King, Stephen. IT. Viking, 1986.

Limitations of Fiction: Connections

This journal entry was originally written March 27, 2018.

I was thinking this morning about the limitations of fiction. These aren’t limitations imposed on fiction, but limitations present in the human brain that is the creator of fiction, and thus implicit in the very bones of fiction.

Characters aren’t connected enough in fiction to reflect my experiences in life. This is true of both short fiction as well as longer works (and, as you will see in a moment, it is true in other mediums, especially movies). Very few people in life exist in a vacuum like the one that surrounds characters in fiction. A map of the relationships in my life would be a densely interconnected mesh of people, from friends to family to friends of family and family of friends. Adding complexity to the mesh is the evolution over time as it builds and decays, making new connections and eroding old connections into memories.

Fiction can’t represent this labyrinth of connections except symbolically through representative samples. In Avatar, the movie by James Cameron, Jake Sully travels to another planet because his single connection, a twin brother, is killed, opening an opportunity for Jake’s DNA match to be used to control his brother’s specially grown avatar. Sully has zero connections in his life beyond his murdered brother.

In IT, by Stephen King, Eddie has an coddling, oppressive wife. I can’t remember now what other connections King included — father, aunts, but even when King does better than most at populating the connections of his world, it remains infinitesimally small in comparison to the connections present in the lives of most people.

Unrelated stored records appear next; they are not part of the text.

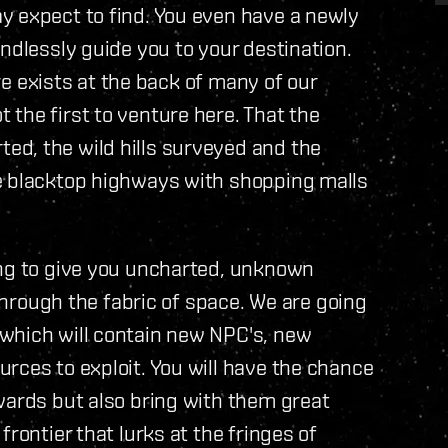
y expect to find. You even have a newly
ndlessly guide you to your destination.
ere exists at the back of many of our
the first to venture here. That the
d, the wild hills surveyed and the
e blacktop highways with shopping malls
ing to give you uncharted, unknown
 through the fabric of space. We are going
which will contain new NPC's, new
rces to exploit. You will have the chance
wards but also bring with them great
rontier that lurks at the fringes of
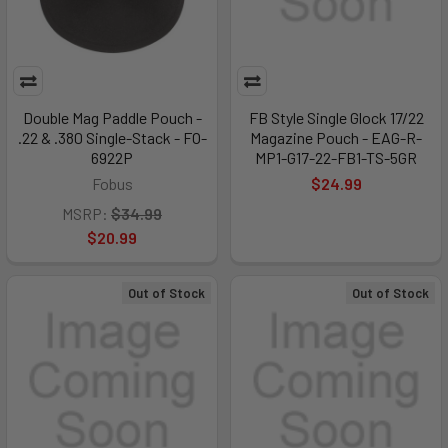
Double Mag Paddle Pouch -
FB Style Single Glock 17/22
.22 & .380 Single-Stack - FO-
Magazine Pouch - EAG-R-
6922P
MP1-G17-22-FB1-TS-5GR
Fobus
$24.99
MSRP:
$34.99
$20.99
Out of Stock
Out of Stock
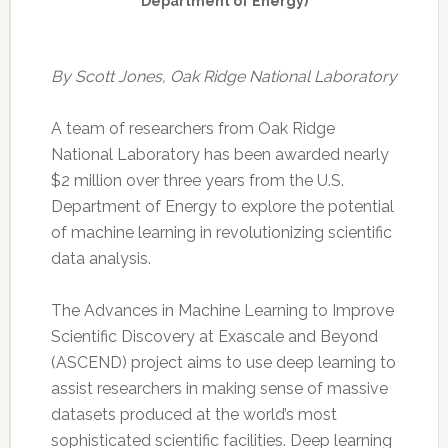
Department of Energy)
By Scott Jones, Oak Ridge National Laboratory
A team of researchers from Oak Ridge
National Laboratory has been awarded nearly
$2 million over three years from the U.S.
Department of Energy to explore the potential
of machine learning in revolutionizing scientific
data analysis.
The Advances in Machine Learning to Improve
Scientific Discovery at Exascale and Beyond
(ASCEND) project aims to use deep learning to
assist researchers in making sense of massive
datasets produced at the world’s most
sophisticated scientific facilities. Deep learning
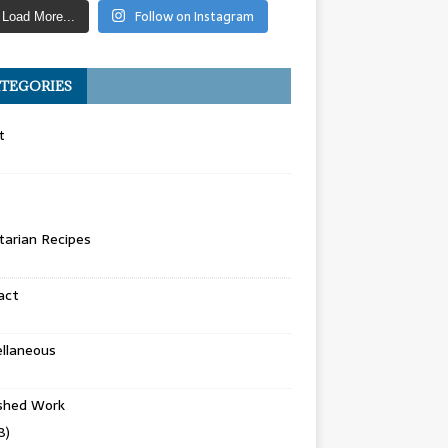
Follow on Instagram
Load More...
TEGORIES
t
arian Recipes
act
llaneous
ished Work
8)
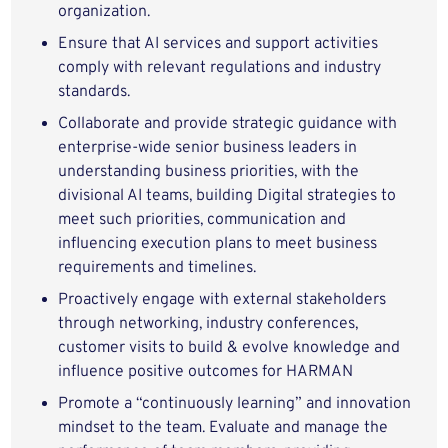
organization.
Ensure that AI services and support activities
comply with relevant regulations and industry
standards.
Collaborate and provide strategic guidance with
enterprise-wide senior business leaders in
understanding business priorities, with the
divisional AI teams, building Digital strategies to
meet such priorities, communication and
influencing execution plans to meet business
requirements and timelines.
Proactively engage with external stakeholders
through networking, industry conferences,
customer visits to build & evolve knowledge and
influence positive outcomes for HARMAN
Promote a “continuously learning” and innovation
mindset to the team. Evaluate and manage the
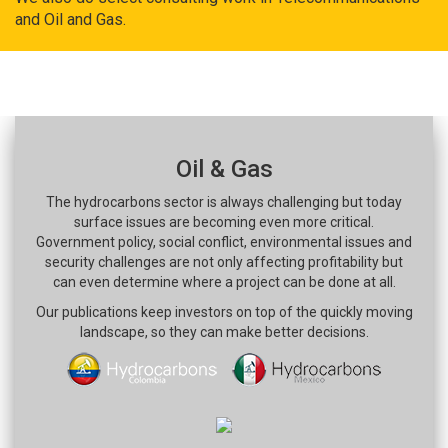
and Oil and Gas.
Oil & Gas
The hydrocarbons sector is always challenging but today
surface issues are becoming even more critical.
Government policy, social conflict, environmental issues and
security challenges are not only affecting profitability but
can even determine where a project can be done at all.
Our publications keep investors on top of the quickly moving
landscape, so they can make better decisions.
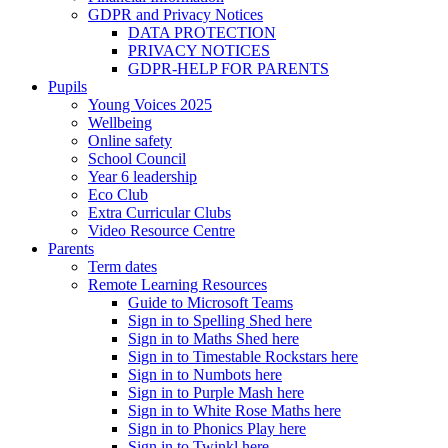
GDPR and Privacy Notices
DATA PROTECTION
PRIVACY NOTICES
GDPR-HELP FOR PARENTS
Pupils
Young Voices 2025
Wellbeing
Online safety
School Council
Year 6 leadership
Eco Club
Extra Curricular Clubs
Video Resource Centre
Parents
Term dates
Remote Learning Resources
Guide to Microsoft Teams
Sign in to Spelling Shed here
Sign in to Maths Shed here
Sign in to Timestable Rockstars here
Sign in to Numbots here
Sign in to Purple Mash here
Sign in to White Rose Maths here
Sign in to Phonics Play here
Sign in to Twinkl here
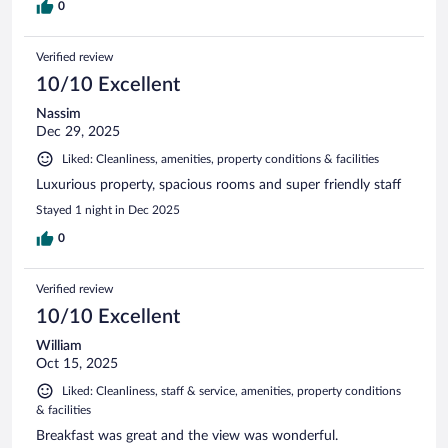
0
Verified review
10/10 Excellent
Nassim
Dec 29, 2025
Liked: Cleanliness, amenities, property conditions & facilities
Luxurious property, spacious rooms and super friendly staff
Stayed 1 night in Dec 2025
0
Verified review
10/10 Excellent
William
Oct 15, 2025
Liked: Cleanliness, staff & service, amenities, property conditions
& facilities
Breakfast was great and the view was wonderful.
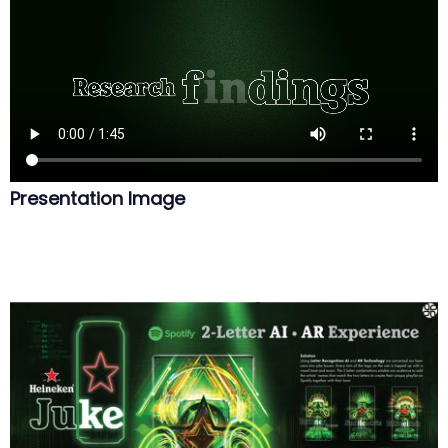
Presentation Image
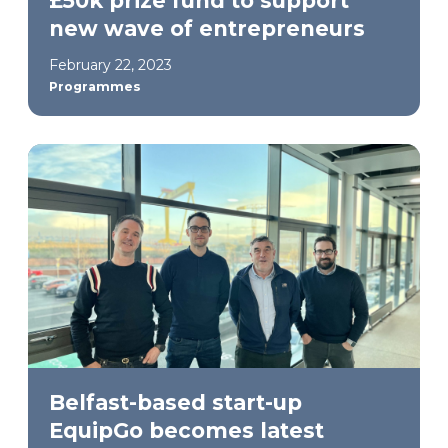
£50k prize fund to support
new wave of entrepreneurs
February 22, 2023
Programmes
Belfast-based start-up
EquipGo becomes latest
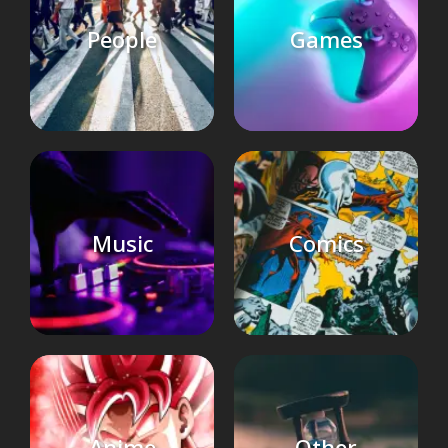
People
Games
Music
Comics
Anime
Other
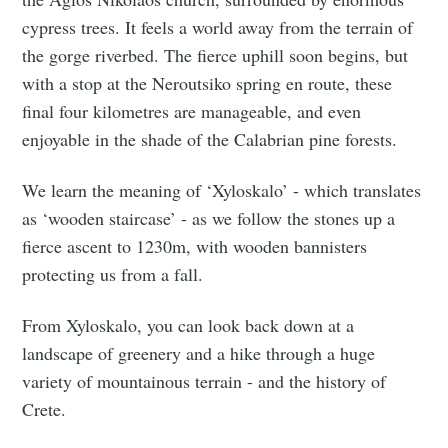
cypress trees. It feels a world away from the terrain of
the gorge riverbed. The fierce uphill soon begins, but
with a stop at the Neroutsiko spring en route, these
final four kilometres are manageable, and even
enjoyable in the shade of the Calabrian pine forests.
We learn the meaning of ‘Xyloskalo’ - which translates
as ‘wooden staircase’ - as we follow the stones up a
fierce ascent to 1230m, with wooden bannisters
protecting us from a fall.
From Xyloskalo, you can look back down at a
landscape of greenery and a hike through a huge
variety of mountainous terrain - and the history of
Crete.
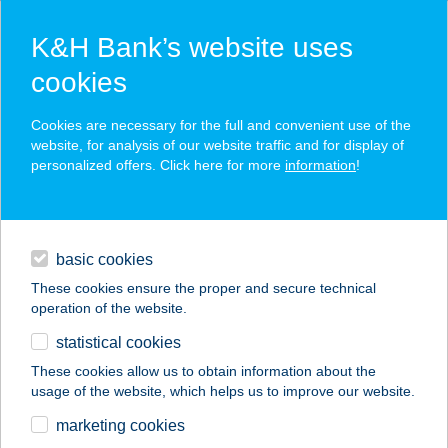
K&H Bank’s website uses
cookies
K&H SZÉP Card
Cookies are necessary for the full and convenient use of the
acceptance point finder
website, for analysis of our website traffic and for display of
personalized offers. Click here for more
information
!
loans
basic cookies
daily banking
These cookies ensure the proper and secure technical
operation of the website.
savings & investments
statistical cookies
merchant
company
address
digital services
These cookies allow us to obtain information about the
usage of the website, which helps us to improve our website.
contacts and tools
Harangzugi Harmónia
marketing cookies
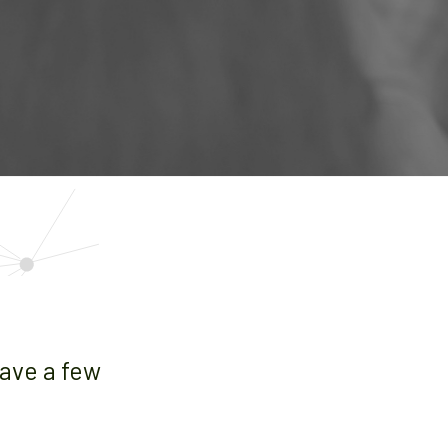
have a few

But fiction can’t, you argue, populate every connection because no one would want to wade through such detritus of information. I accept that this is true as a reader, but I further argue that it isn’t just true from the reading side of the equation; it is true on the writing side of the equation. It doesn’t matter that the reader wouldn’t read it because the constructor can’t build it, the author can’t imagine it — such connections are simply beyond the scope of human imagination.

Now you’re thinking, “Who cares? If the human mind can’t imagine it, and the human mind isn’t interested in reading about it anyway, who really cares?” And you would be correct — if a reader doesn’t notice. But when a reader (or viewer, in the case of a movie) is able to perceive the artificiality of the connections presented in the story, then the writer should care. King is able to cover up his shortcomings with the density of his distracting connections. He gives Eddie an entire pharmacy as an example of his hypochondria, and through this sleight of hand, the reader doesn’t notice that Eddie’s life is absent of contemporary friends, those people who will miss him when he fails to show up at Thanksgiving. Not all of us have King’s ability to find the idiosyncratic as decoys. So it is up to us, as writers, to recognize that we are not able to adequately imagine the connections a character should have in the world — if that character was in fact alive — and write in such a way to minimize the distraction of this truth from affecting our reader’s ability to enjoy the narrative.

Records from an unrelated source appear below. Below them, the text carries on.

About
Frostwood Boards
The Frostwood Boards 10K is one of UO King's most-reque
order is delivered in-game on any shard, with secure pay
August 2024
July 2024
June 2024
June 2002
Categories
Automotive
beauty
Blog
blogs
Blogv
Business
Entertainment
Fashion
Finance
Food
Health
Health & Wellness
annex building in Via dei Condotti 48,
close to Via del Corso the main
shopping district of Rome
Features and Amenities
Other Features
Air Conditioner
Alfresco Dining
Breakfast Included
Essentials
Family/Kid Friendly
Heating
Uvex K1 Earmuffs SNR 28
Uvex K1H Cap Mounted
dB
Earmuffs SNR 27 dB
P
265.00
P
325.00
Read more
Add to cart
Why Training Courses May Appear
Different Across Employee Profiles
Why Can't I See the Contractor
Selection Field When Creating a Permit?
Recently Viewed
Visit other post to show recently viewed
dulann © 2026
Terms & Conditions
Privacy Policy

With short fiction, there is the advantage of brevity, like a photo that capture s a moment while the viewer postulates a world that must exist beyond the borders of the print and which doesn’t matter for conveying the content of the print. But even short fiction runs the risk of being too streamlined, too elegant, too perfect. Life is never perfect, and while a brilliantly elegant story may be perfect, it is also only a caricature of life, a false representation, hardly more than a fable. Fables have their place: they are didactic and essential (I think I am mostly only capable of writing fables), but they aren’t capturing life, unless it is the job of the writer to share these moments from life that are contained lessons or instructions.